| Task description |
Return each of the entries below word for word, leaving every line unchanged.

| Data excerpts |
^^^^^^^^^^^^^^^^

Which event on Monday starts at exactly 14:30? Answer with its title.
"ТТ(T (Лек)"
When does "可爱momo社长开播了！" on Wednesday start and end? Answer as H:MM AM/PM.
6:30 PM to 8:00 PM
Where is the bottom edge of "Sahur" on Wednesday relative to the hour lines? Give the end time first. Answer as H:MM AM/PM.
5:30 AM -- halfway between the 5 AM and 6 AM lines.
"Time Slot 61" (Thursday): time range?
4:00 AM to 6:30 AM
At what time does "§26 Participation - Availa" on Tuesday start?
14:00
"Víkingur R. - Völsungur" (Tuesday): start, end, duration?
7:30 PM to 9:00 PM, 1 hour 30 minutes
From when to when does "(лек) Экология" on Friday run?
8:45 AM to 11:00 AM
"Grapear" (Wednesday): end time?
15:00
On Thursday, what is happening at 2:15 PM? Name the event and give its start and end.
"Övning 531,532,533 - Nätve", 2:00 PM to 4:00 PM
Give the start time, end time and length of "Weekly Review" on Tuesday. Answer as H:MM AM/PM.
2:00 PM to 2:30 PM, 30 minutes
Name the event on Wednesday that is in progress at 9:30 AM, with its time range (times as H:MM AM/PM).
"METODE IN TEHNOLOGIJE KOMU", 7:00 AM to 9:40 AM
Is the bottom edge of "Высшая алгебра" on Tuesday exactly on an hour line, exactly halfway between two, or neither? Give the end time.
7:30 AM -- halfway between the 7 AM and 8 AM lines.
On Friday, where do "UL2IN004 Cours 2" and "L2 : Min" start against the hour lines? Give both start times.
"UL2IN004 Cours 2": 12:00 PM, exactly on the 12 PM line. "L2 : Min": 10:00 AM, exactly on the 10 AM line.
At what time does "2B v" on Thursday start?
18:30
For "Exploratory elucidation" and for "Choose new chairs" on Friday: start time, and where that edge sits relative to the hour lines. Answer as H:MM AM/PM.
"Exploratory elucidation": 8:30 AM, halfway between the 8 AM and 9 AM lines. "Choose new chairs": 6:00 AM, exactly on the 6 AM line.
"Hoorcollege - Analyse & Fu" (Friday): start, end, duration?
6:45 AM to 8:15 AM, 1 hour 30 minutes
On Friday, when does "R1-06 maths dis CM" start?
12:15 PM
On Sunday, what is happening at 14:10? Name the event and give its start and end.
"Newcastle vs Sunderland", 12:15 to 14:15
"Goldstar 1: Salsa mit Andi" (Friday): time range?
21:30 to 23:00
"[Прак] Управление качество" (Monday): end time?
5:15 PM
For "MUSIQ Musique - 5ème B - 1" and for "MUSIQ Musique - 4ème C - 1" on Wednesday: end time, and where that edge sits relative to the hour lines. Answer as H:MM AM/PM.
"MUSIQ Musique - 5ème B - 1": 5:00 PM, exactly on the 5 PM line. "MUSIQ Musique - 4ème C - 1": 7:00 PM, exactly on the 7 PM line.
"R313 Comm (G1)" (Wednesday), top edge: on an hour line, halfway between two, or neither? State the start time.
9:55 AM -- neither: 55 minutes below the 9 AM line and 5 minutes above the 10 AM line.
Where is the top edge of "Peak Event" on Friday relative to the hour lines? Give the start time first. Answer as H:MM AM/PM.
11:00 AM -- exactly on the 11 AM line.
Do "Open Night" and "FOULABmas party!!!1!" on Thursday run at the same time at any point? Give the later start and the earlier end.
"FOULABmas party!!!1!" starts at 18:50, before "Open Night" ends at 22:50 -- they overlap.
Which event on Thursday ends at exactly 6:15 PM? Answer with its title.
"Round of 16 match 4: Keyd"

^^^^^^^^^^^^^^^^

| Result of the exercise |
Which event on Monday starts at exactly 14:30? Answer with its title.
"ТТ(T (Лек)"
When does "可爱momo社长开播了！" on Wednesday start and end? Answer as H:MM AM/PM.
6:30 PM to 8:00 PM
Where is the bottom edge of "Sahur" on Wednesday relative to the hour lines? Give the end time first. Answer as H:MM AM/PM.
5:30 AM -- halfway between the 5 AM and 6 AM lines.
"Time Slot 61" (Thursday): time range?
4:00 AM to 6:30 AM
At what time does "§26 Participation - Availa" on Tuesday start?
14:00
"Víkingur R. - Völsungur" (Tuesday): start, end, duration?
7:30 PM to 9:00 PM, 1 hour 30 minutes
From when to when does "(лек) Экология" on Friday run?
8:45 AM to 11:00 AM
"Grapear" (Wednesday): end time?
15:00
On Thursday, what is happening at 2:15 PM? Name the event and give its start and end.
"Övning 531,532,533 - Nätve", 2:00 PM to 4:00 PM
Give the start time, end time and length of "Weekly Review" on Tuesday. Answer as H:MM AM/PM.
2:00 PM to 2:30 PM, 30 minutes
Name the event on Wednesday that is in progress at 9:30 AM, with its time range (times as H:MM AM/PM).
"METODE IN TEHNOLOGIJE KOMU", 7:00 AM to 9:40 AM
Is the bottom edge of "Высшая алгебра" on Tuesday exactly on an hour line, exactly halfway between two, or neither? Give the end time.
7:30 AM -- halfway between the 7 AM and 8 AM lines.
On Friday, where do "UL2IN004 Cours 2" and "L2 : Min" start against the hour lines? Give both start times.
"UL2IN004 Cours 2": 12:00 PM, exactly on the 12 PM line. "L2 : Min": 10:00 AM, exactly on the 10 AM line.
At what time does "2B v" on Thursday start?
18:30
For "Exploratory elucidation" and for "Choose new chairs" on Friday: start time, and where that edge sits relative to the hour lines. Answer as H:MM AM/PM.
"Exploratory elucidation": 8:30 AM, halfway between the 8 AM and 9 AM lines. "Choose new chairs": 6:00 AM, exactly on the 6 AM line.
"Hoorcollege - Analyse & Fu" (Friday): start, end, duration?
6:45 AM to 8:15 AM, 1 hour 30 minutes
On Friday, when does "R1-06 maths dis CM" start?
12:15 PM
On Sunday, what is happening at 14:10? Name the event and give its start and end.
"Newcastle vs Sunderland", 12:15 to 14:15
"Goldstar 1: Salsa mit Andi" (Friday): time range?
21:30 to 23:00
"[Прак] Управление качество" (Monday): end time?
5:15 PM
For "MUSIQ Musique - 5ème B - 1" and for "MUSIQ Musique - 4ème C - 1" on Wednesday: end time, and where that edge sits relative to the hour lines. Answer as H:MM AM/PM.
"MUSIQ Musique - 5ème B - 1": 5:00 PM, exactly on the 5 PM line. "MUSIQ Musique - 4ème C - 1": 7:00 PM, exactly on the 7 PM line.
"R313 Comm (G1)" (Wednesday), top edge: on an hour line, halfway between two, or neither? State the start time.
9:55 AM -- neither: 55 minutes below the 9 AM line and 5 minutes above the 10 AM line.
Where is the top edge of "Peak Event" on Friday relative to the hour lines? Give the start time first. Answer as H:MM AM/PM.
11:00 AM -- exactly on the 11 AM line.
Do "Open Night" and "FOULABmas party!!!1!" on Thursday run at the same time at any point? Give the later start and the earlier end.
"FOULABmas party!!!1!" starts at 18:50, before "Open Night" ends at 22:50 -- they overlap.
Which event on Thursday ends at exactly 6:15 PM? Answer with its title.
"Round of 16 match 4: Keyd"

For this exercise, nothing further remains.